Iron alloyed with carbon results in the substance that we know as steel. Other materials such as chromium and tungsten can also be used, but carbon is the most cost-effective. Depending on the amount mixed with the iron, carbon can affect the hardness, flexibility, and tensile strength of steel. In a modern steel making plant, the iron goes through three main processing units to reach a final state usable by other industries.
1. Produce Directly Reduced Iron (DRI)
Pure iron does not naturally occur. Iron is always in combination with either oxygen or sulfur, and these iron mineral ores first need to be purified. Direct reduction is the process of removing oxygen from iron in its solid state. This is a modern economical alternative that is more efficient and requires less heat. In a direct reduction furnace the iron is heated to only 800 to 1,050o C. Hydrogen and carbon monoxide derived from either coal or natural gas is then introduced, and this removes the oxygen from the heated ores. The DRI produced is purer that molten pig iron, which is the intermediate product in older smelting methods. The DRI is fed into an Electric Arc Furnace.

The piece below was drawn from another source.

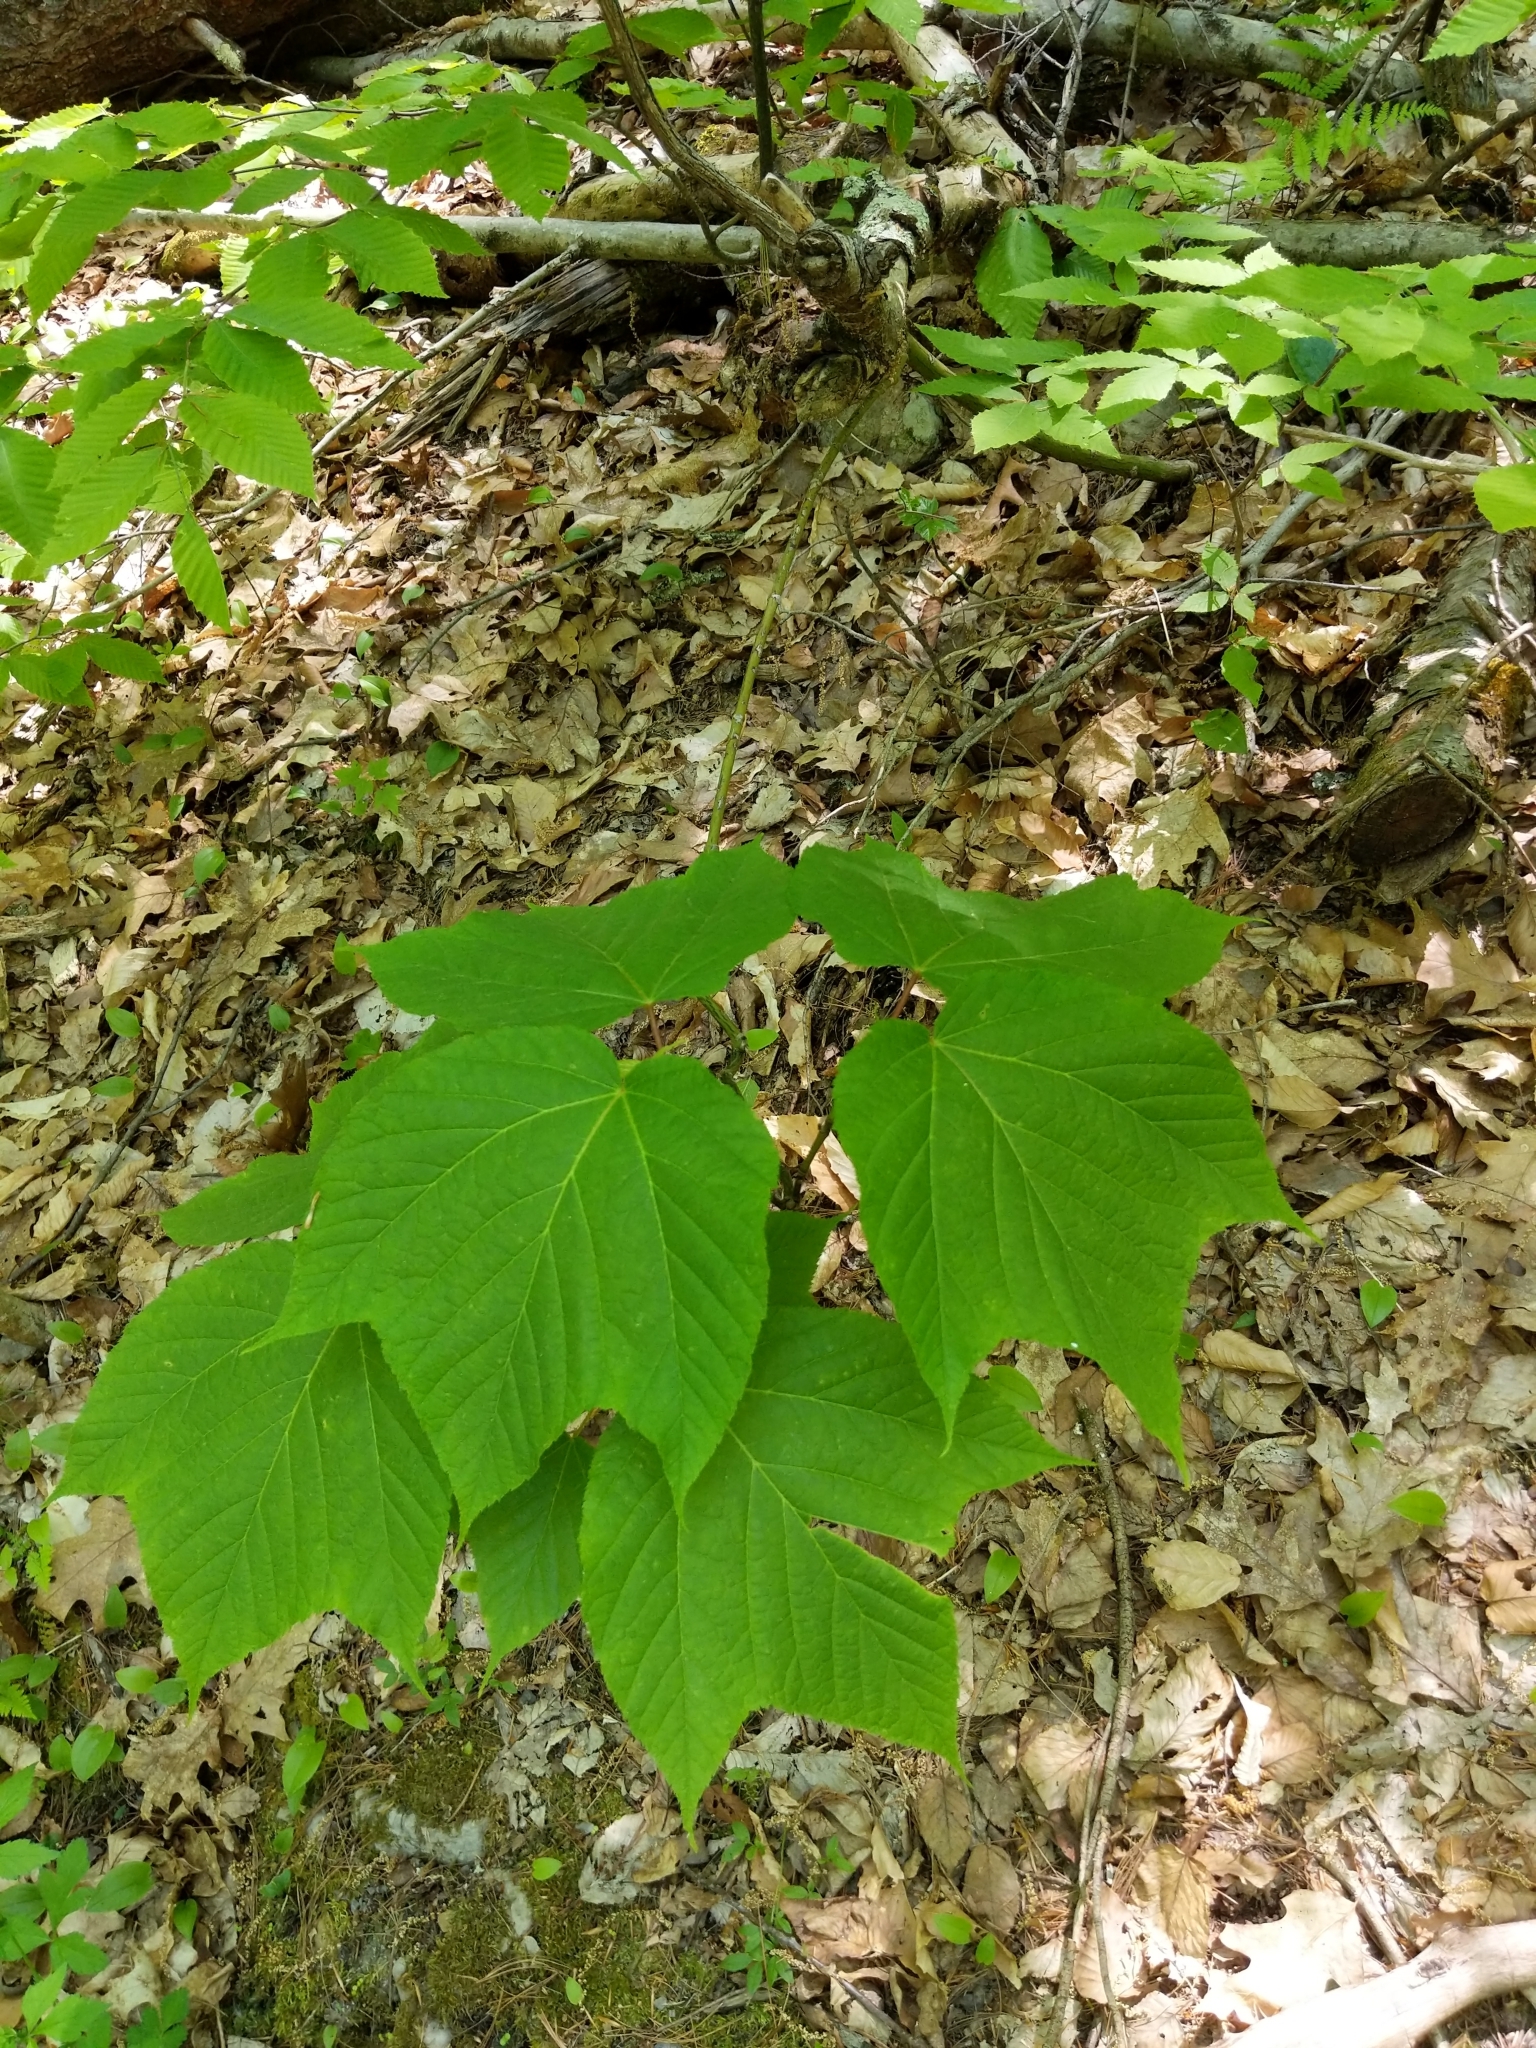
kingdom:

2. Produce molten steel and slag.
An Electric Arc Furnace (EAF) uses large electrodes that give out a powerful arc of electricity that can produce intense heat and melt DRI as well as metal scraps. The DRI and/or scrap metal is fed through the opened roof of the EAF. Some furnaces melt pure DRI, others melt scrap metal with some amounts of DRI for chemical balance. The electrodes are lowered into the load, gradually increasing in voltage. The melting process produces molten steel and slag. Slag floats to the surface of the molten steel and is mostly made up of oxidized metals and other impurities. A small solidified sample of the steel is taken through automatic lances that enter the EAF. This sample is tested for the right temperature and chemistry. Once this is achieved, the EAF is tilted in one direction to pour out the slag and then tilted in the opposite direction to remove the molten steel that flows out of a tap hole and onto a ladle.
3. Form the molten steel into billets.
A billet is a manufacturing term that generally refers to a cast semi-finished material. Steel producers shape and mold the molten steel into various dimensions depending on which industry they will supply. A continuous casting unit is one kind of machine that can mold molten steel into billets of any necessary shape. Cold water is used to solidify the molten steel as it runs through the rollers of the casting unit.
Steel is very much utilized today despite the presence of lightweight and cheaper materials such as aluminum or plastic. It is the major reinforcement material in buildings and other infrastructure construction. The majority of an automobile's parts are still made from steel, and other varieties such as stainless steel and flat carbon steel are used for major household or industrial appliances and tools.